The problem of “an inside that searches for an outside” is not confined to art, but extends to questions of political representation. Not surprisingly, critiques of modernity, as two political scientists have told us, reside “where the blackmail of bourgeois realism is refused”, going beyond what already exists. Writers certainly find the world or the real resistant to any attempt to capture it through words.
I imagine the same is true of painters and sculptors. In artistic representation, “mirroring” reality became a political issue with the arrival of modernity and the question of political representation. Consequently, what is called “true” representation of reality is linked to the question of “authenticity”.
In black America and black South Africa, what became prized above everything else in literature was referred to as “truth-telling”.
The joke and the irony is the attempt by white South African writers to “authenticate” their works by trying to capture the reality of township life, of which they knew very little, while dismissing the parables of fellow writers such as JM Coetzee as far removed from this “reality”.

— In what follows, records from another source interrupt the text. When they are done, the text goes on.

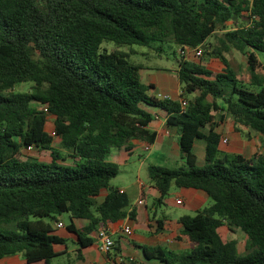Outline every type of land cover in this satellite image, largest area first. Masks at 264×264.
I'll list each match as a JSON object with an SVG mask.
<instances>
[{
  "label": "trees",
  "instance_id": "1",
  "mask_svg": "<svg viewBox=\"0 0 264 264\" xmlns=\"http://www.w3.org/2000/svg\"><path fill=\"white\" fill-rule=\"evenodd\" d=\"M215 33L217 44L207 45ZM103 40L156 51L165 45L175 55L179 99L148 92L131 51L100 50ZM197 46L222 70L178 51ZM229 49L243 55L248 81L229 67L223 56ZM257 52L264 53V0H0V258L19 254L26 263L47 264L58 255L53 245L65 242L51 232L62 213L86 221L81 229L66 225L77 251L91 243L92 231L132 219L126 193L109 185L117 166L108 154L134 139L152 143L147 126L156 108L174 131L181 161L147 164L158 192L153 203L161 204L172 185L202 190L210 202L177 219V239L189 243L187 250L142 245V257L159 264H264V153H221L214 131L229 115L234 129L264 137ZM21 82H30L29 90L11 91ZM196 139L204 144L201 166L192 151ZM27 145L47 150L49 161L24 156ZM60 149L78 157L73 166L55 162ZM220 225L244 233L243 254L235 239L221 240Z\"/></svg>",
  "mask_w": 264,
  "mask_h": 264
},
{
  "label": "crops",
  "instance_id": "2",
  "mask_svg": "<svg viewBox=\"0 0 264 264\" xmlns=\"http://www.w3.org/2000/svg\"><path fill=\"white\" fill-rule=\"evenodd\" d=\"M235 51L236 50L234 49H229L228 51L223 52V56L232 70L233 66L239 67L238 62H242V68L245 64L244 57L242 58L243 55ZM188 56V59H192L194 61L196 60L193 59L191 55ZM201 63L212 71H221L223 68L221 61L217 57L213 56H203ZM260 63V74L262 81H264V62L261 61ZM150 67L152 66L142 65V69L140 70L141 79L142 72L144 70H148ZM174 70L175 68L172 69V71ZM144 79L145 80L142 79V81L145 84L151 85L150 89L152 90V94L160 92L162 94L169 95L172 99H179L180 90L176 76L175 81L173 80V77H171V75H169L167 72L159 70L157 73H145ZM149 111L152 113V120L148 123L147 127L148 129L155 132L153 142L148 143L145 140L137 139L131 140L129 146L127 147L111 149L108 154V160L113 162H125L137 149H143L146 151L150 150L152 145L155 144V142L159 140L161 136H165L166 138H170V136L173 137V129H166L164 127V112L156 108H151ZM206 130L207 127H205L202 131L205 132ZM214 131L218 134L217 149L221 153H236L242 155L245 158H249L253 154L264 153V137L253 130L246 129L244 127H239L238 130L234 129V123L231 116L229 115H224V118L217 122L216 126L214 127ZM222 137L225 138L224 143H221L220 141ZM171 144L177 146L174 140L171 141ZM203 145L204 144L201 145L202 148ZM36 153L40 154V151L36 150L35 154ZM38 154L34 156L36 160L49 161V155L40 158ZM136 187L137 190L134 195H128L124 188L116 187L118 190L124 191L128 196L130 204L127 209L134 210V217L130 219L125 216L122 219L106 223V225L103 227L106 228L108 235L112 239L113 244L117 246V249L111 248L108 253H101L98 251L97 240L95 237L96 232L99 229L98 228L89 234V237L92 239L91 243L80 247L79 251H77V238L74 233L66 228V225L71 222L75 229H81L86 221L81 218L70 219L68 214L65 213L68 218L67 223H64L63 220L58 216L57 220L51 223V232L65 239L64 244L53 245V250L58 253V255L53 258H65L67 264H130L129 261H132L136 264H159L154 260H145L142 257L140 246L157 245L171 251L187 250L190 247L189 243L184 240L177 239L180 228L177 219L180 215L187 213L183 212L178 215L168 214L164 211L157 213L156 208L160 204L153 203V200L149 207H147L146 204L147 196L150 195L153 197V199L158 196L157 190L149 182L148 178L145 182L137 180ZM171 187L172 186H170V188ZM104 193L105 191L101 190L98 195V199H100ZM138 199H141L142 203L137 204L136 201ZM175 199H179L180 203H175ZM208 201L209 198L202 190L195 188L176 187L174 189L173 196L167 197L166 199L164 198L162 203L182 206L183 210L192 211L194 213L196 210L207 205ZM57 222H60L61 226L57 227L55 225ZM124 226H128V233H124L122 231ZM158 226L160 229H158ZM235 232L228 231L224 225H220L217 228V233L223 241L229 240V233ZM68 244L71 246H68ZM51 260L47 264H49ZM38 262H42L41 264H46L43 261ZM0 264L32 263H26L19 254H15L1 257Z\"/></svg>",
  "mask_w": 264,
  "mask_h": 264
},
{
  "label": "rangeland",
  "instance_id": "3",
  "mask_svg": "<svg viewBox=\"0 0 264 264\" xmlns=\"http://www.w3.org/2000/svg\"><path fill=\"white\" fill-rule=\"evenodd\" d=\"M219 33V32H218ZM218 33H215L214 35L210 36L207 38L206 43L207 45L210 44L216 45V36ZM157 45V44H154ZM164 51H156L154 47H147V46H142V45H126V44H117L113 41L110 40H103L100 43V50L105 49L106 51H111V50H117V51H122V52H128L131 51L130 54V59L135 62V63H140L141 65H146V66H152L148 70H144L142 72V79L145 80V73H157L159 70H163L167 72L171 77H173V80H175L174 76V71L172 69L176 68V61L174 56L171 54L169 49L163 45ZM172 49H175V46H171ZM211 49V48H210ZM209 49V50H210ZM236 52V51H235ZM203 57H208L205 55H202ZM200 56V57H201ZM193 59H196L197 61L198 57H193ZM243 58V56H242ZM257 58L261 62H264V53L257 52ZM239 67L233 66V72L235 76L246 82L249 80V74L245 68V64L243 65L242 68V62H238ZM241 66V67H240ZM261 76V75H260ZM176 81V80H175ZM30 87V82H21L17 83L14 85L11 91H27L29 90ZM180 90V88H179ZM151 89H148V92H151ZM49 122V121H48ZM47 130H49V126H46ZM175 141V134H173V137L170 136V138L160 137L159 140L155 142V144L152 145L151 149L146 151L143 149H137L133 152V154L125 161H118L115 162L117 166V173L114 177H112L109 180V185L112 187H119V188H124L126 190V193L134 195L137 187H136V181H147V176H146V165L148 163L152 164H158L166 167H174L180 164V159H179V153L177 146H174L171 144V141ZM58 138L56 136L52 137V142L51 144L55 147L58 145ZM203 144V140L201 139H196L194 141V145L192 147V151L195 155V162L197 166H201L203 164V148L201 145ZM35 149L32 148L30 151H25L23 152V155L26 157H34L35 154ZM40 154L38 156L40 158H43L48 154L47 150H39ZM66 150L60 149V158L57 159L55 162L58 164L62 165H71L73 166V162L78 159L77 156H72L71 152L69 151V155L66 154ZM35 154V155H34ZM176 187L172 185L171 188H169L167 195L164 197L165 199L167 197L173 196L174 189ZM162 199V201L164 200ZM153 200L152 196H147L146 197V204L147 207L150 206L151 202ZM210 201H208L209 203ZM156 212L159 213L160 211H164L168 214H180V213H187V214H192V211L188 210H183L182 206L178 205H169V204H163L161 203L157 208ZM63 220L64 223L68 222V218L65 213H62L58 216ZM230 239L233 238L236 240V253L237 254H243V242L245 239L244 233L237 229L235 233H229ZM68 246H71L68 244ZM59 262V263H58ZM42 262H37V263H32V264H41ZM67 264L65 258H53L49 264Z\"/></svg>",
  "mask_w": 264,
  "mask_h": 264
},
{
  "label": "built area",
  "instance_id": "4",
  "mask_svg": "<svg viewBox=\"0 0 264 264\" xmlns=\"http://www.w3.org/2000/svg\"><path fill=\"white\" fill-rule=\"evenodd\" d=\"M180 54L182 55H192L193 57H199L201 55V48L199 46L197 47H194V48H184V49H179L178 50ZM155 97L156 98H159V99H171L169 95L167 94H162L160 92H156L155 94ZM180 102V106H184L185 105V101L180 99L179 100ZM42 110L46 111L45 107H42ZM49 133L52 137L55 136L54 132L49 129ZM221 143H224L225 142V138H221ZM32 145H27L25 148H24V152L26 151H30L32 150ZM147 148V147H145ZM137 204H140L142 203V200L141 199H138L136 201ZM175 203H180V200L179 199H175ZM57 227L61 226V223L60 222H57L55 224ZM122 231L124 233H128L129 232V228L128 226H124L122 228ZM96 240H97V249L98 251H100L101 253H108L112 247V239L110 238V236L108 235L107 231H106V228H99L96 232Z\"/></svg>",
  "mask_w": 264,
  "mask_h": 264
}]
</instances>
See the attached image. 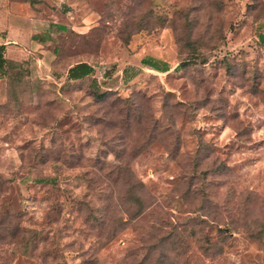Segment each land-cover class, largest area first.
Segmentation results:
<instances>
[{"label": "rangeland", "instance_id": "rangeland-1", "mask_svg": "<svg viewBox=\"0 0 264 264\" xmlns=\"http://www.w3.org/2000/svg\"><path fill=\"white\" fill-rule=\"evenodd\" d=\"M5 2L0 264H264V0Z\"/></svg>", "mask_w": 264, "mask_h": 264}, {"label": "trees", "instance_id": "trees-1", "mask_svg": "<svg viewBox=\"0 0 264 264\" xmlns=\"http://www.w3.org/2000/svg\"><path fill=\"white\" fill-rule=\"evenodd\" d=\"M4 51H5V44L0 43V71L4 69L5 63L8 60L7 57L4 55ZM140 61L142 64L157 70L165 71L169 69V65L167 61L151 55L143 56ZM93 70L94 68L90 63L86 61H78L68 67L67 78L69 79L81 78L87 74L92 73Z\"/></svg>", "mask_w": 264, "mask_h": 264}, {"label": "crops", "instance_id": "crops-1", "mask_svg": "<svg viewBox=\"0 0 264 264\" xmlns=\"http://www.w3.org/2000/svg\"><path fill=\"white\" fill-rule=\"evenodd\" d=\"M5 0H0V43L5 44V48L8 49L11 44V37L15 36L12 35L15 30L19 32L21 29H23L22 26L17 25L13 20H5L3 18V10L6 8L5 6ZM6 30V31H5ZM13 30V31H11Z\"/></svg>", "mask_w": 264, "mask_h": 264}]
</instances>
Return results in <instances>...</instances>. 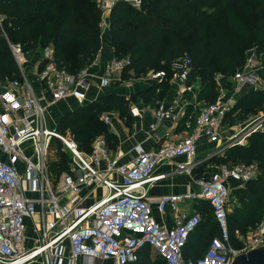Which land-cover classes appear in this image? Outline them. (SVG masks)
Wrapping results in <instances>:
<instances>
[{
	"label": "built area",
	"instance_id": "obj_1",
	"mask_svg": "<svg viewBox=\"0 0 264 264\" xmlns=\"http://www.w3.org/2000/svg\"><path fill=\"white\" fill-rule=\"evenodd\" d=\"M101 10H109L118 0H95ZM140 7L143 0H127ZM22 79H0V264H26L36 257H44L49 264H127L138 259L139 252L150 246L155 255L162 256L169 264H229L233 255L258 242H264V224L248 245L237 249L231 242L228 223V205L231 182L238 187L258 175L256 165L236 164L223 166L210 174L194 178L193 158L201 137L209 142L222 138L227 112L235 96L226 100L205 103L199 108L194 122L187 123L189 133L166 130L158 146L152 149L136 148V156L129 163H120L112 157L105 135H96L90 151L79 148L69 134L48 124V110L59 100L86 92L95 82L100 89L121 82L131 63L130 57H114L102 74L90 66L75 73L61 66L52 47H46L42 68L38 74L44 88H34L27 76V52L20 43L11 44ZM259 55L253 47L243 68L231 77L238 91L261 87ZM193 59L184 55L173 62L174 74L187 84ZM161 80L167 76L164 69L149 73ZM181 100L173 97L160 101L153 110L150 129L164 120L184 113ZM133 116H141L138 106L130 108ZM106 122L109 116L104 115ZM261 126V121L255 128ZM61 140L70 152L69 170L57 185H52L46 172L45 155L51 139ZM246 144L243 136L238 140ZM231 145L226 143L216 153ZM20 159L22 170L2 154ZM186 161L176 164L175 170L187 172L198 186V192L163 194L156 207L162 214L170 212L172 223L166 218L157 220L148 197L149 186L164 176L155 174L157 166L177 157ZM88 187L87 190H83ZM101 193L98 195V192ZM87 192V193H86ZM94 198L88 203V196ZM210 202L220 234L210 241L203 256L185 259L183 247L189 235L203 217L198 211L184 210L185 201ZM35 219L38 231L36 243L28 246L26 220Z\"/></svg>",
	"mask_w": 264,
	"mask_h": 264
},
{
	"label": "trees",
	"instance_id": "obj_2",
	"mask_svg": "<svg viewBox=\"0 0 264 264\" xmlns=\"http://www.w3.org/2000/svg\"><path fill=\"white\" fill-rule=\"evenodd\" d=\"M102 16L103 10L95 0H0V30L4 26L10 40L20 43L29 53L50 45L57 62L71 73L90 66L96 59L102 46ZM110 37L115 57L131 58L123 80L143 76L152 69H164L168 78L174 71L173 62L187 54L193 59L187 83L200 77L206 83L202 92L207 97L206 103H211L219 92L216 74L232 77L243 68L251 48L264 49V0H143L140 7L118 0L110 11ZM0 76H6L0 77L2 81L22 79L1 31ZM153 92L156 93L155 87ZM129 103L124 95H103L91 105L68 111L58 128L71 130L82 150L90 151L94 137L102 133L108 145H112L114 135L100 115L111 109L125 115ZM251 105L264 107V88L246 92L227 112L226 119L239 108L245 113ZM59 142L56 151L59 159L51 165L54 172L67 165ZM213 157L194 168L205 170V164L214 161L216 155ZM217 157L236 164L252 165L257 161L258 181L251 179L245 187H234L231 191L247 201L243 208L236 207L233 211L236 222L249 226L252 220L259 221L264 216V131L254 133L246 144L227 147ZM205 174L210 173L192 175L198 178ZM253 182L263 195L247 188ZM196 211L203 219L183 247L185 259L203 256L212 238L221 232L209 201L200 200ZM231 215L229 212V231L235 246ZM127 264L169 263L162 256L152 257L148 245L139 252L137 260Z\"/></svg>",
	"mask_w": 264,
	"mask_h": 264
},
{
	"label": "crops",
	"instance_id": "obj_3",
	"mask_svg": "<svg viewBox=\"0 0 264 264\" xmlns=\"http://www.w3.org/2000/svg\"><path fill=\"white\" fill-rule=\"evenodd\" d=\"M110 11L111 8L103 12L101 21L102 46L96 57L99 59V61L94 65L93 68H91L92 72L99 75L106 71L111 60L115 57L114 47L112 45V40L110 37ZM46 47L51 46L48 45ZM46 47L41 50L31 51L30 53L27 52V68H31L30 71L27 70V76L38 93H40L41 89L44 88V83L41 82L38 74L40 73L42 68V57L45 53ZM153 71L155 70L152 69L143 76L139 75L137 77H130L126 79L127 81L125 82L115 80L111 85L103 89H100L95 82L86 92L82 91L81 94L79 92L76 95H72L52 104V106L49 107L48 116L49 111L52 109L51 112H53V109L55 107L59 111H61V113H66L68 111H74L81 105H91L95 100L103 95H124L130 100L129 110L125 115H122L117 109H111L102 112L100 116L103 122L107 125L110 133L114 135L113 144L109 145L110 155L117 158L120 163H129L136 156L137 146H140L144 149H152L157 147L159 142L164 137L166 130L169 129L175 133H189L192 128L188 127L186 124L189 122H194V118L198 114L199 108L207 102V97L205 94H203L206 83H204L200 77H197L196 79L188 82L187 84L191 86V89H186L183 85L184 82L180 78H177L175 76L174 71L168 78H164L161 80L152 78L149 75V73ZM219 83L220 86L218 88L219 92L217 99L226 100L227 98L233 97L234 95L235 99L232 106H234L246 92L250 91H238L237 89H235V82L232 78L228 79L226 82ZM153 87H155L156 93L153 92ZM173 97H178L181 100V107H183L184 113H176L173 118L164 120L161 124L156 126V128L150 129V123L153 120V110L155 109L158 102H167ZM133 105L138 106L142 113L141 116H133L131 114L130 108ZM104 115L109 116L108 122L103 119ZM230 120V117L225 120V124L223 125L222 138L227 135L225 127ZM55 129H57V127ZM58 131L69 134V129L65 131ZM220 141L209 142L205 137H201L195 156L201 152L206 153L207 151L208 152L205 156L210 154V152L219 155L220 153H216V151L220 148V146L217 145L218 143H220ZM225 144L221 145V147H223ZM64 148L66 149V147ZM68 153L70 154L69 151ZM2 157L8 161H13L18 165L20 170H22L23 162L20 159L5 153L2 154ZM186 159L187 158L184 156L174 158L172 160L159 164L155 170V174L164 175L151 182L148 192V197L152 202L154 215L157 220H163L166 218V221L171 224L173 217V215L169 212L162 214L158 211L156 204L161 195L169 193H184L187 191L198 190V186L193 182L191 176L187 172L182 170H175L176 164L181 161L184 162L186 161ZM193 161L196 165L202 162L201 157L199 158V160L197 159ZM196 165H194V167ZM68 170L69 168L65 172H67ZM231 185L233 186L232 189L234 187H238V184L235 181H232ZM87 189L88 187H85L83 190L85 191ZM100 193L101 191L98 192V195ZM93 200L94 198L89 195L87 202L91 203ZM199 204L200 200H187L181 204V207L184 210L194 211L198 210ZM35 219H37V216L34 218H28L26 220V233L28 237L26 244L28 246L36 243V238L38 237V231L35 230L34 226ZM151 255L152 257L157 256L153 254L152 251ZM26 264L49 263L44 257L40 256L28 261Z\"/></svg>",
	"mask_w": 264,
	"mask_h": 264
},
{
	"label": "rangeland",
	"instance_id": "obj_4",
	"mask_svg": "<svg viewBox=\"0 0 264 264\" xmlns=\"http://www.w3.org/2000/svg\"><path fill=\"white\" fill-rule=\"evenodd\" d=\"M0 20H2V19H0ZM1 27H2L0 30L1 34L7 40L8 44L11 48V44L16 43V42L11 41L9 33L6 31L4 26H1ZM101 34H102V30H101ZM256 52L257 53L259 52L258 62H259L260 68H261V72H260L261 87L264 88V49L258 48V50H256ZM26 56H28V53L26 54ZM158 70H161V69H156L155 71H158ZM0 77L5 78L6 76H0ZM230 78H231V74H229V75L222 74V73L216 74L217 81H219L221 83L226 82ZM216 100H218V99L216 98ZM51 110L49 111L48 124L52 128L57 127L56 130H61L62 127L59 129L58 124H59L60 120L64 117V115L67 114V112L61 113V111H59L56 107L53 109V112H51ZM242 112L243 111H241V108H239L238 110L233 112V114L230 117L231 120L228 122L227 126L225 127L226 133H227V135L225 136L226 138L223 137L222 138L223 140L221 139L223 142L220 141V143H218L217 145H219L221 147V145H223L225 143H230L231 145H229L228 148H231V147L236 146V145H242L239 143L238 140H242L243 136L245 137L246 143H247V142H250V137H252L254 133H256L258 131H264V107L259 109V107H256L255 105H251V109H247L245 111V113H242ZM260 121H261V126L258 129L255 128V124L260 122ZM69 134L71 136H73L71 130H69ZM102 134H104V133H102ZM59 141H61V140L53 137L49 143V146L47 148V152L45 155L46 172L48 174L49 181L52 185H57L61 181L64 172L69 168L70 163H71V155L64 148V144L61 141L62 152L64 153V156L67 160L66 168H63L59 172H54L51 169V165L59 159L58 155H56L57 144L60 143ZM225 150L223 151V153H220L219 156H222L224 154ZM207 152L206 153L201 152V153L197 154L193 158V160H197L201 157V161L202 162L204 161V163H205V161L208 162L209 158L213 157V155L214 156L216 155V154H213L210 152V154L205 156L207 154ZM217 156L218 155H216V159L214 161L210 162L209 164H205V170L203 169V167H201V168L200 167L199 168L193 167L194 169L192 168V170H191L192 174L197 175V174H200L203 172L211 173V172L217 171L219 168H221L223 166L236 165V163H232V162L227 161V160L223 161V159H221V157H217ZM250 164L256 165L257 168L259 167V165L257 164V161L252 162ZM258 178H256V179L253 178L252 181H254V180L258 181ZM246 184L247 183L243 184L240 188L245 187ZM247 188L249 190H251L254 194L263 195L260 187L257 186V184H255L254 182L248 184ZM194 191L198 192L197 190H194ZM245 203H247L245 198L240 197V196L234 194V192L232 193V191H231L230 197H229L228 210H229L230 214H232L231 215V224L233 227L232 232L234 234V243H235V247L237 249L243 248L244 246L248 245V243L252 239H255V236L257 234H259V232H260V230L264 224V216L259 221H253L252 220L249 226L239 225L236 222V220L233 217V211L236 209V207L237 208H243ZM188 212H190V211H188Z\"/></svg>",
	"mask_w": 264,
	"mask_h": 264
},
{
	"label": "water",
	"instance_id": "obj_5",
	"mask_svg": "<svg viewBox=\"0 0 264 264\" xmlns=\"http://www.w3.org/2000/svg\"><path fill=\"white\" fill-rule=\"evenodd\" d=\"M31 68H27L30 71ZM229 264H264V242H258L232 256Z\"/></svg>",
	"mask_w": 264,
	"mask_h": 264
}]
</instances>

Nadine Gordimer’s rise to literary pre-eminence was based primarily on the perception in London and New York that she was able to describe life as it was lived by “real people”, black and white, in South Africa, but most importantly by black people in the township. When being questioned on Dutch television whether she felt comfortable about describing life in the township when she did not live there, she angrily retorted that she had at least slept for one night in the township.
Gordimer’s problem can thus be seen as the reverse of the black writers who created the so-called township novel. Not all but many of them began to think it was enough to have lived in the township to produce good novels about township life; craft could look after itself.
For me, writing is primarily a struggle with language — words refusing to be made “flesh”. When Shakespeare writes: “Full fathom five thy father lies/ Of his bones are corals made!”, while I know that English people in the 16th century did not really speak like this, I find the lines true because of their music: that alliteration of the “f” sound convinces me that a certain man lay in the depths of the sea as truly as if his body had been detected by laser beams.
What is Anna Karenina to me that I should weep for her? Why do I mourn Cleopatra?
A lot of it has to do with how words are put together. The rest is a mystery.